草原から町へと入り、やっとお城に着いた頃。


すっかり太陽は沈み、空には満天の星空が広がっていた。


「キレイ…」


「ごめんな、思ったより遅くなった」


星空を見ながら王子様が言った。


「ううん、案内を頼んだのは私だから。

それよりここの町の人はみんな温かいね。」


きっと王子様が一緒だからだと思うけど。


初めて会う私にも優しくしてくれた。


「俺は小さい頃、毎日のように城を抜け出してこの城下で遊んだりしてた。

城にはたくさんの使用人はいるけど、同じ年頃の遊び相手はいないからね。

だからここの人たちは俺の事を王子としてじゃなく、この町で育った子供の一人だと思ってくれる。

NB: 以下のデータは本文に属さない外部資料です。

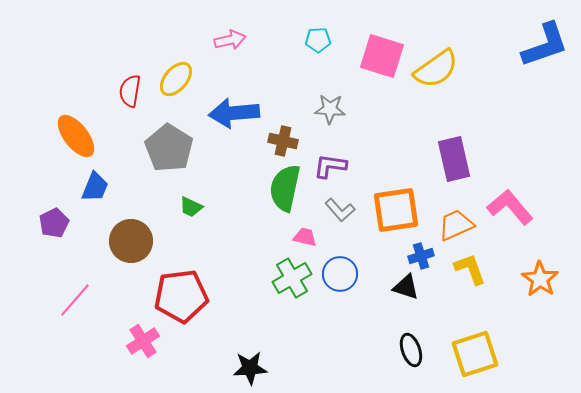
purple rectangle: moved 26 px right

自分の子と同じように扱うから、いたずらした時なんかは、皆一緒にゲンコツもらったりね。

さっき、宿屋のおばさんに会っただろ?

あのおばさんは、この町で一番怖いおばさん。

何度叱られたか覚えてないくらい(笑)」


ちょっと意外な一面。


パーフェクトな王子様かと思ってたのに。


でもその分親近感湧いた。


「そういうの、いいね。

今の世の中じゃ絶対無いから。」


「妃波の世界は、生きにくい世界だね。」


その通りだと思う。


人と人とのつながりがどんどん無くなってゆく世界。


私の居た世界とそんなに変らないけど、ここは緑いっぱいで人も温かい。


こんな世界があるんだって初めて知ったよ。


―――お城の門をくぐった後は、大騒ぎだった。


考えてみれば、私達、突然部屋からいなくなったんだもんね。


誘拐とか、何らかの事件に巻き込まれたんじゃないかって。


みんなあちこち探し回ってくれたみたい。


ちょっとだけごめんなさい。


後は王子様がなんとか言い訳をしてくれて。


(精霊に連れられて、化け物退治してたなんて言えないから)


一応二人で城下へ行ってたってことで納得してもらえたんだけど。


王子様のお祖父さん…龍庵さんや一部の人は、

言い伝えが現実になったことを知っているので、

さほど追求はされなかった。


龍庵さんも最初に会った時に倒れたから心配だった。


でもなんとか元気を取り戻していて(病気が治ったわけじゃないけど)一安心。


王子様も安心したって顔してた。


その後は龍庵さんや王子様と一緒に夕ご飯を食べて。


バタバタバタっと時間が過ぎていき、やっと一日が終わった。


少しだけ、元の世界に戻れるかもという期待をして、ベッドに入った私。


いろんなことがありすぎて、眠れるのかな…と思いながら。